'''
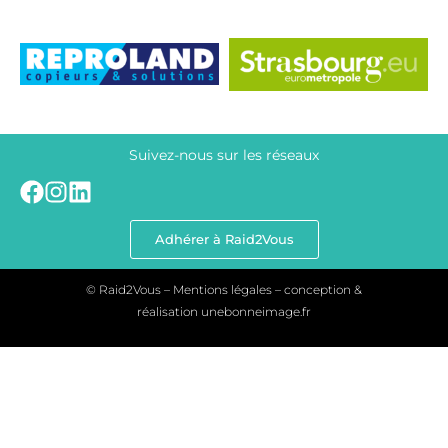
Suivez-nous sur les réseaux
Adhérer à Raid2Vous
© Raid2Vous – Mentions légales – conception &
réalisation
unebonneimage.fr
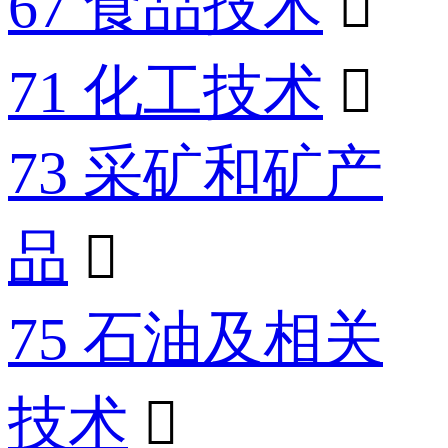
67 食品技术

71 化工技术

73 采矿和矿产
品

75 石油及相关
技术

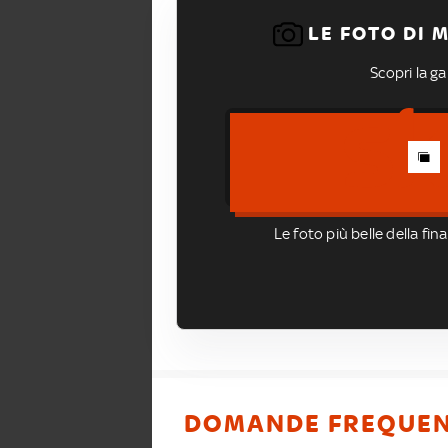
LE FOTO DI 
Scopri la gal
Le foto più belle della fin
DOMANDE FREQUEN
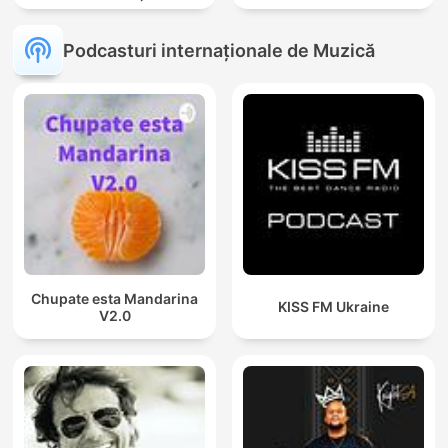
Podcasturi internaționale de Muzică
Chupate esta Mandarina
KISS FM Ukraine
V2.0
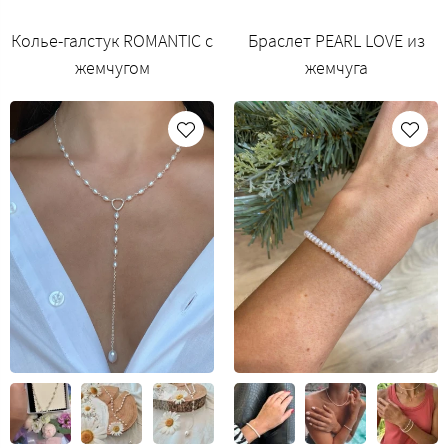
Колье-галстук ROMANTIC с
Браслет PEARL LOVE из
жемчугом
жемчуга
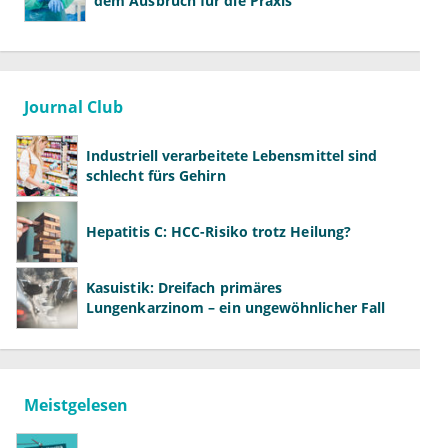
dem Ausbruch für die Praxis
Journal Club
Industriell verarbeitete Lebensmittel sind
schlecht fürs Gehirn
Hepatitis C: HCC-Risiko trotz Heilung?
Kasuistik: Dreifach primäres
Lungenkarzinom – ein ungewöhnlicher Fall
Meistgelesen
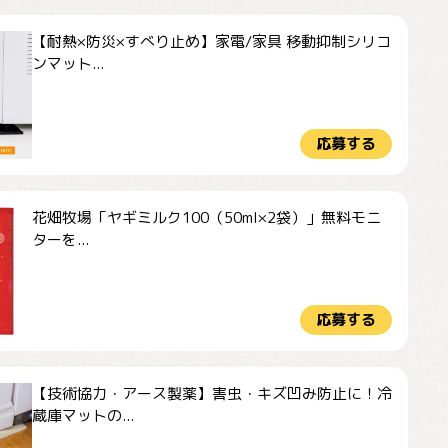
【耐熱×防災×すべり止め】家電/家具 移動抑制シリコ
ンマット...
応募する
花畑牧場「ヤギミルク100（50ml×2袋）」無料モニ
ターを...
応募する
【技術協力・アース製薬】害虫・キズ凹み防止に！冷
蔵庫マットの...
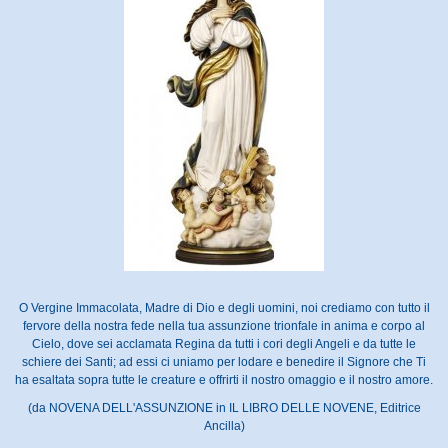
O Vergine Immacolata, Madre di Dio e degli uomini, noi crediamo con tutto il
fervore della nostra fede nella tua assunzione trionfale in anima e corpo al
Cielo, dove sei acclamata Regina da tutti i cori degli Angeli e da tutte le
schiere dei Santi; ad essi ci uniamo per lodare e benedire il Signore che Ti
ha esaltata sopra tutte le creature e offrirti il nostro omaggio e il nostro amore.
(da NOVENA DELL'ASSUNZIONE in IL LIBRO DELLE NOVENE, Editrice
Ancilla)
'''
◆ **AUFGABENSTELLUNG**:
Zitiere die Zeilen von der Zeile mit „Podcasturi internaționale de Muzică“ bis zur letzten Zeile, beide eingeschlossen. Lass die Bilder dabei weg.

◆ **ANTWORT**:
Podcasturi internaționale de Muzică
Chupate esta Mandarina
KISS FM Ukraine
V2.0
Колье-галстук ROMANTIC с
Браслет PEARL LOVE из
жемчугом
жемчуга
dem Ausbruch für die Praxis
Journal Club
Industriell verarbeitete Lebensmittel sind
schlecht fürs Gehirn
Hepatitis C: HCC-Risiko trotz Heilung?
Kasuistik: Dreifach primäres
Lungenkarzinom – ein ungewöhnlicher Fall
Meistgelesen
【耐熱×防災×すべり止め】家電/家具 移動抑制シリコ
ンマット...
応募する
花畑牧場「ヤギミルク100（50ml×2袋）」無料モニ
ターを...
応募する
【技術協力・アース製薬】害虫・キズ凹み防止に！冷
蔵庫マットの...
O Vergine Immacolata, Madre di Dio e degli uomini, noi crediamo con tutto il
fervore della nostra fede nella tua assunzione trionfale in anima e corpo al
Cielo, dove sei acclamata Regina da tutti i cori degli Angeli e da tutte le
schiere dei Santi; ad essi ci uniamo per lodare e benedire il Signore che Ti
ha esaltata sopra tutte le creature e offrirti il nostro omaggio e il nostro amore.
(da NOVENA DELL'ASSUNZIONE in IL LIBRO DELLE NOVENE, Editrice
Ancilla)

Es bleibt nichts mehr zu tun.